Enough of the plot. Let us consider instead the genre of theological sensationalism. I’ve observed before that when it comes to dealing with demons and suchlike, Roman Catholics have the market cornered. Preachers of other faiths can foam and foment all they want about satanic cults, but when it comes to knowing the ground rules and reading ominous signs, what you want at the bedside is a priest who knows his way around an exorcism.
“The Omen” begins in the Vatican Observatory, where the heavens are seen to fulfill prophecy by placing a star above Rome on the night of Damien’s birth, just as there was a star above Bethlehem when Jesus was born.
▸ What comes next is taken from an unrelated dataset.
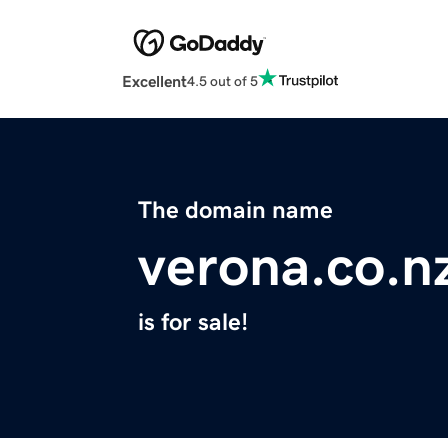
Excellent
4.5 out of 5
The domain name
verona.co.n
is for sale!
That the Antichrist gets his own star makes you wonder who’s running the heavens, but never mind.
The pope is informed, and his advisers add up the signs: The Jews have returned to the land of Zion, there are tumults of the earth and sea, and in a parallel I think needs a lot of looking into, the Common Market is an ominous portent. The film opens with a montage of such pre-apocalyptic events as the collapsing Trade Center, Hurricane Katrina and the 2004 tsunami; perhaps the haste with which “The Omen” incorporates real-life tragedy into a horror movie is also a sign that the end is near.
Father Brennan (Peter Postlethwaite) is the point man for the Catholics, breathlessly bursting into Robert’s office to warn him that “the child must die!” What child? “Your son, Mr. Thorn! The son of the devil!” Father Brennan must have skipped class at the seminary during the sessions on pastoral counseling techniques. He does not make an impressive appearance, looking less like a messenger of truth and more like he has a problem with the sacramental wine.
Other events conspire to convince Robert that Damien is a peculiar child, something his wife has suspected from the first, and especially after the kid uses his scooter to knock her off a balcony and smiles as she falls to the marble floor far below. There is also the matter of the paparazzo (David Thewlis), whose photographs turn up so many hidden images we could possibly reconstruct “Blow-Up” from them.
The two men visit a remote monastery that can be reached only by rowboat (here, with the lonely lake covered in mist, we are getting some visual effects, but lovely ones). There they meet an old priest so close to death that the Grim Reaper would be an improvement, and the trail leads on to a demonologist (Michael Gambon, in full wretched decadence mode). Before long, they’re opening graves and making you wonder what the standards are for coroners in the area.
All of this is done with mood and style by director John Moore (“Behind Enemy Lines“), who knows that the story itself is engrossing enough that we don’t need “X-Men” stuff in the visuals. Liev Schreiber is, I think, a good choice for Ambassador Thorn; he is readier to fear the worst than Gregory Peck, who played the role in 1976. Mia Farrow is never creepier than when she’s at her most sweetly reassuring. Julia Stiles has a difficult role; how can a mother want her own child dead, even if he is the Antichrist? I guess that’s a question that answers itself.
The British character actors (Thewlis, Gambon, Postlethwaite) bring so much creepy atmosphere onto the screen that they could have walked right over from the matinee performance of “Nosferatu.” It was George Orwell who said, “At 50, everyone has the face he deserves.” We can only marvel at what they must have done to deserve theirs.